▸ **Required action**
The lines to reproduce from the material below are those from the one containing "focal_35mm: 41" through the one containing "roll_deg: +1.8", both included; write them out exactly and add nothing.

▸ **Task data**
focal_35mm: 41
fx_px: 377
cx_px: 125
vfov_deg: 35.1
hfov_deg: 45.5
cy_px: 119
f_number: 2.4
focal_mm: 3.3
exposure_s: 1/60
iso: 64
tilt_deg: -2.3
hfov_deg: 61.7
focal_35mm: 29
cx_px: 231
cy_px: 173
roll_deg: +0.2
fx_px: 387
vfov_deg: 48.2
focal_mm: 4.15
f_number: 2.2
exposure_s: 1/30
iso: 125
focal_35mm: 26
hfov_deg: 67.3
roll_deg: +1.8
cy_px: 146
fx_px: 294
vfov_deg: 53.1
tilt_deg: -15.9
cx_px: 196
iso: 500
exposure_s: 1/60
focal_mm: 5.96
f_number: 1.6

---

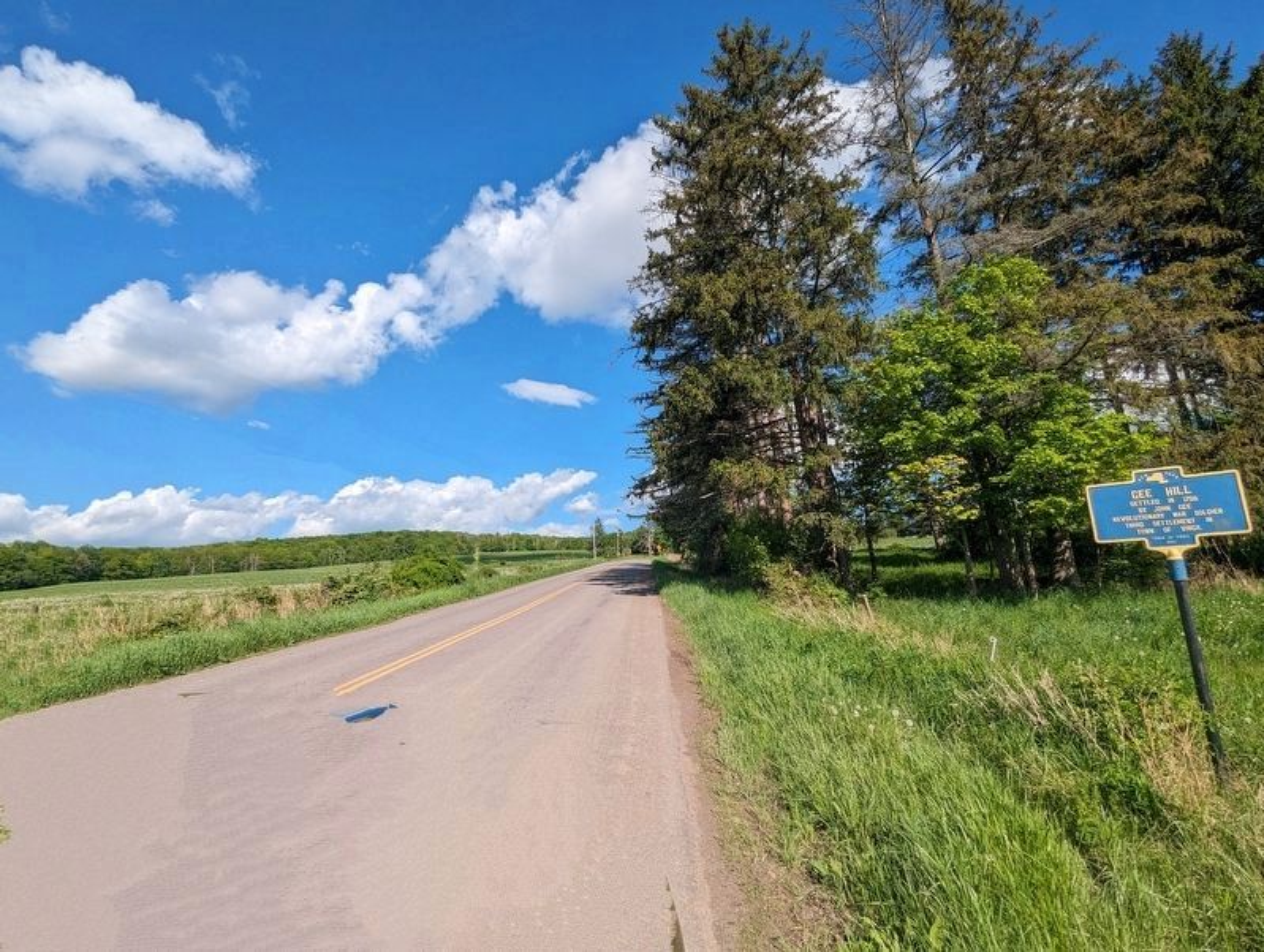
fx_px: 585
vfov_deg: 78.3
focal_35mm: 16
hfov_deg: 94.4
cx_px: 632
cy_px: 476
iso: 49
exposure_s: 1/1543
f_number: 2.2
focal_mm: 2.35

* * *

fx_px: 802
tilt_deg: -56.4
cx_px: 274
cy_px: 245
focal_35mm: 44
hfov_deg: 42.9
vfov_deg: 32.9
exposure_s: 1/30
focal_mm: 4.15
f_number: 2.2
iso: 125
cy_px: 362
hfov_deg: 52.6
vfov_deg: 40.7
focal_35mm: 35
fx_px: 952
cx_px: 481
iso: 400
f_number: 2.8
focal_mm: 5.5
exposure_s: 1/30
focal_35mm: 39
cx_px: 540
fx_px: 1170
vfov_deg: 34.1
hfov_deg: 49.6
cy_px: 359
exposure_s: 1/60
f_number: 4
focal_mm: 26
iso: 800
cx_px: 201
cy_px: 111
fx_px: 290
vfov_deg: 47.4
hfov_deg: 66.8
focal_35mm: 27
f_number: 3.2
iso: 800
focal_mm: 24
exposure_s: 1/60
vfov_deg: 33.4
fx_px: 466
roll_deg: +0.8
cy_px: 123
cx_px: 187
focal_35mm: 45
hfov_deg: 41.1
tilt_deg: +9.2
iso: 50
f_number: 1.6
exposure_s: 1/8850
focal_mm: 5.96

▸ **Exercise answer**
focal_35mm: 41
fx_px: 377
cx_px: 125
vfov_deg: 35.1
hfov_deg: 45.5
cy_px: 119
f_number: 2.4
focal_mm: 3.3
exposure_s: 1/60
iso: 64
tilt_deg: -2.3
hfov_deg: 61.7
focal_35mm: 29
cx_px: 231
cy_px: 173
roll_deg: +0.2
fx_px: 387
vfov_deg: 48.2
focal_mm: 4.15
f_number: 2.2
exposure_s: 1/30
iso: 125
focal_35mm: 26
hfov_deg: 67.3
roll_deg: +1.8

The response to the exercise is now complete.